Je verschiedener die Schüler in Begabung und Leistungsfähigkeit sind, umso mehr nehmen die Schwierigkeiten zu, sie gemeinsam zu unterrichten. Allein durch Veränderungen der Heterogenität wird nichts erleichtert, sondern alles erschwert. Man muss aber auch sagen: In dem Moment, da man ein Schulsystem so stark differenziert, dass ein Wettbewerb ausgelöst wird, gibt es auch eindeutige institutionelle Verlierer wie die Hauptschule im viergliedrigen Schulsystem von heute. Unter diesen Bedingungen werden negative Ergebnisse erzeugt, die nicht ohne weiteres durch das Können der Lehrer und Lehrerexpertise zum Ausgleich zu bringen sind.

Was ist zu tun?

Die neuen Länder haben es vorgemacht, wie man in historisch verantwortungsvoller Weise Schule reformieren kann. Dort knüpfte man an eine Tradition in einer Weise an, dass Schulreform in der Bevölkerung akzeptiert wurde und des dennoch zu einer Vereinfachung des Schulsystems gekommen ist. Man hat dort Hauptschulen und Realschulen in sogenannte Sekundarschulen zusammengeführt und die Gymnasien beibehalten. Dies ist eine Perspektive, die realistischere Chancen bietet als der konfliktreiche Umbau eines Systems ganz auf die Einheitsschule zu.

Welche Schulreform empfehlen Sie?

Man kann die Strukturfrage nicht ausschalten. In Ballungsgebieten, wo es Problemzentren gibt, wird eine Vereinfachung des Schulsystems Erleichterung bringen. Das wird nicht ausreichen. Entscheidend ist die Verbesserung der Unterrichts- und Lernprozesse. Dies wird nicht ohne zusätzliche Zeit und zusätzliche Förderung für die Risikogruppen gehen. Das zeigt ein Feldexperiment mit Kontrollgruppe und Zufallszuweisung in Bremen: Wir haben in den Sommerferien Zuwandererkinder mit Theater beglückt und mit Grammatik trainiert. Diese zusätzlichen Angebote fruchten tatsächlich und bringen mehr als die erhofften Ergebnisse.

Empfehlen Sie die Ganztagsschule, damit man vor allem das Problem der großen Zeitvergeudung am Nachmittag und Abend durch die Risikogruppen in den Griff bekommt?

Eine Ganztagsschule muss eine wirklich pädagogische Einrichtung sein. Der Tagesablauf sollte zwischen Lernen und Entspannung wechseln. Alle Beteiligten dürfen das Ziel nicht aus dem Auge verlieren, dass Schule vor allem eine Bildungsveranstaltung ist. Eine solche Ganztagsschule bietet mehr Zeit und Interventionsmöglichkeiten als eine Halbtagsschule. Neben neu geschaffenen Ganztagsschulen haben wir de facto in einzelnen Bereichen Ganztagsschulen ohne die entsprechende Ausrüstung. Unsere Gymnasiasten kommen in der Oberstufe um 15 Uhr nach Hause, ohne in der Schule in einer Mensa verpflegt worden zu sein. Das wäre in anderen Ländern mit Ganztagsschulen völlig undenkbar. Da wird in Deutschland an falscher Stelle gespart.

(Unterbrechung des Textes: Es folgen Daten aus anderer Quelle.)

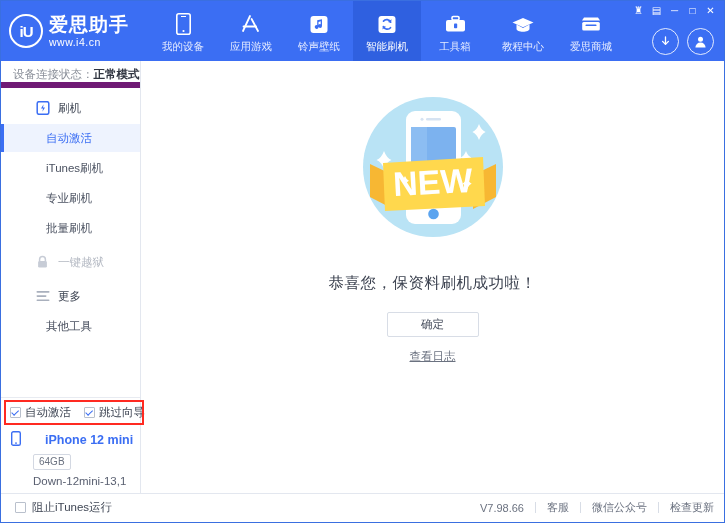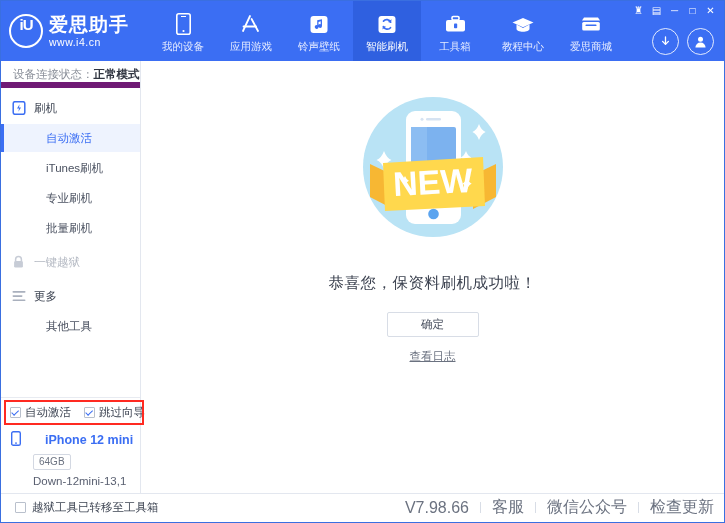--- a/index.html
+++ b/index.html
@@ -44,7 +44,7 @@
     border-radius: 50%;
     border: 2px solid #ffffff;
     display: flex;
-    align-items: flex-start;
+    align-items: center;
     justify-content: center;
     color: #ffffff;
     font-size: 15px;

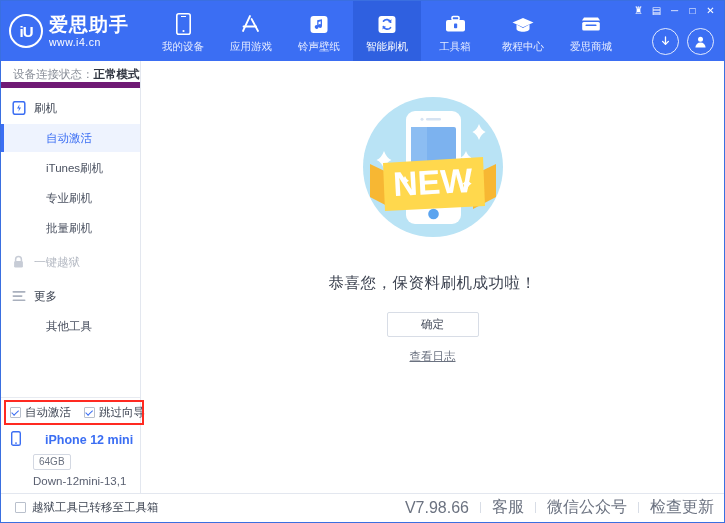--- a/index.html
+++ b/index.html
@@ -179,7 +179,7 @@
     display: flex;
     align-items: center;
     height: 28px;
-    padding-left: 10px;
+    padding-left: 34px;
     font-size: 11.5px;
     color: #3f4654;
     margin-top: 6px;

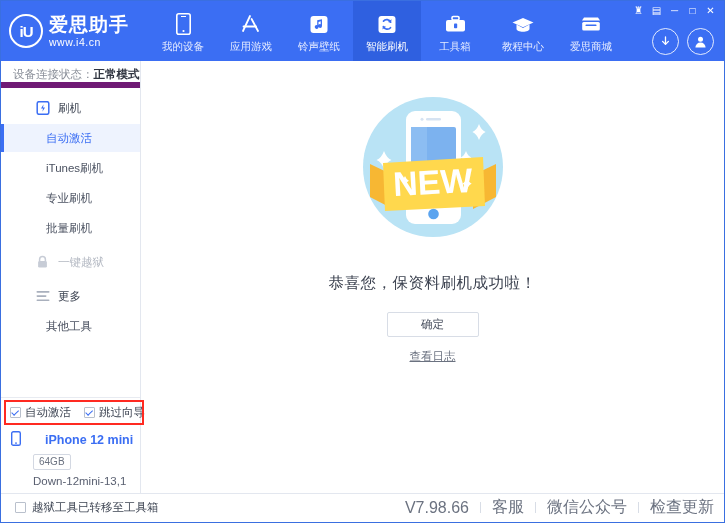--- a/index.html
+++ b/index.html
@@ -640,7 +640,7 @@
 
     <label class="footer-left">
       <span class="chk-box"></span>
-      <span>越狱工具已转移至工具箱</span>
+      <span>阻止iTunes运行</span>
     </label>
 
     <div class="footer-right">

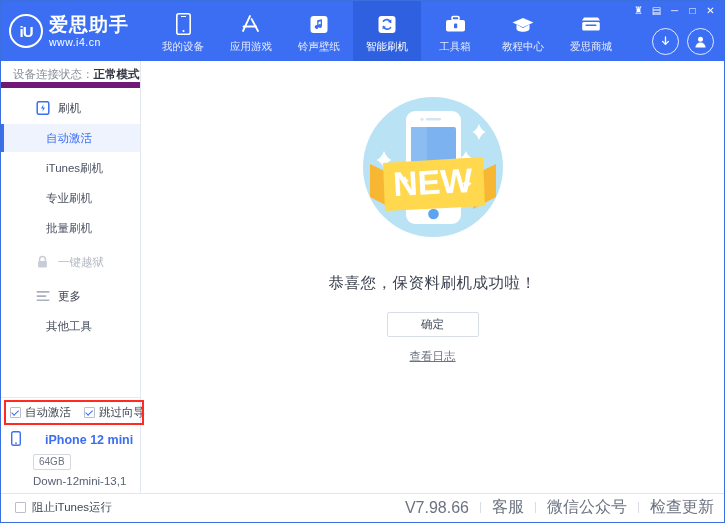--- a/index.html
+++ b/index.html
@@ -373,7 +373,7 @@
   .footer-right {
     display: flex;
     align-items: center;
-    font-size: 16px;
+    font-size: 11px;
     color: #6b7280;
   }
   .footer-right .fsep {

Was haben Sie sich für die Zeit nach dem 65. Lebensjahr vorgenommen?

Mir ist von der Max-Planck-Gesellschaft angetragen worden, für die nächsten Jahre das Amt des Vizepräsidenten der geisteswissenschaftlichen Sektion zu übernehmen. Es ist eine neue Herausforderung, Zukunftsfragen unserer Gesellschaft verstärkt in den Blick zu nehmen – mit Themen wie der Neurokognitionsforschung, der Alternsforschung oder der demografischen Forschung. Da lerne ich im Alter noch ein bisschen dazu.

Das Gespräch führte Uwe Schlicht.

Jürgen Baumert, geboren am 3. November 1941, war als Direktor am Max-Planck-Institut für Bildungsforschung in Berlin mitverantwortlich für die Pisa-Untersuchungen 2000 und 2003.